My family and I took a day trip to Cameron Peak in August of 2017 where we explored the area. We stopped at a pull out to use a public restroom along HWY 14 near the Blue Lake trailhead. While the girls wondered about trying to escape biting flies I grabbed my camera and headed to a small pond where I witnesses warblers flying about.

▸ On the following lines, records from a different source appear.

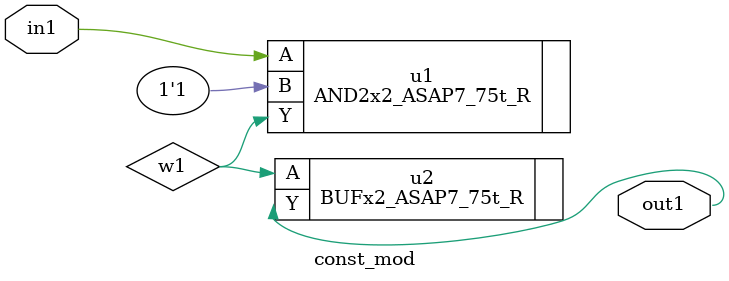
<source format=v>
module const_mod (input in1, output out1);
  wire w1;
  AND2x2_ASAP7_75t_R u1 (.A(in1), .B(1'b1), .Y(w1));
  BUFx2_ASAP7_75t_R u2 (.A(w1), .Y(out1));
endmodule

</source>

I sat down on the bank of the pond and waited. No long after this male Wilson’s warbler (Cardellina pusilla) landed directly in front of me with two mayflies in his beak. He had snatched them from the sky as they were mating.
About this animal
Wilson’s warbler is a small New World warbler. It is greenish above and yellow below, with rounded wings and a long, slim tail. The male has a black crown patch; depending on the subspecies, that mark is reduced or absent in the female. Wilson’s Warblers flit restlessly between perches and make direct flights with rapid wingbeats through the understory. Unlike most warblers, they spend most of their time in the understory grabbing insects by hovering or by picking insects from foliage.
Wilson’s Warblers breed in mountain meadows and thickets near streams, especially those with willows and alders. They also breed along the edges of lakes, bogs, and aspen stands. Pacific Coast populations breed in shrubby habitat and in young stands of conifers, alders, or maples. During migration they use woodlands, suburban areas, desert scrub, and shrubby areas near streams.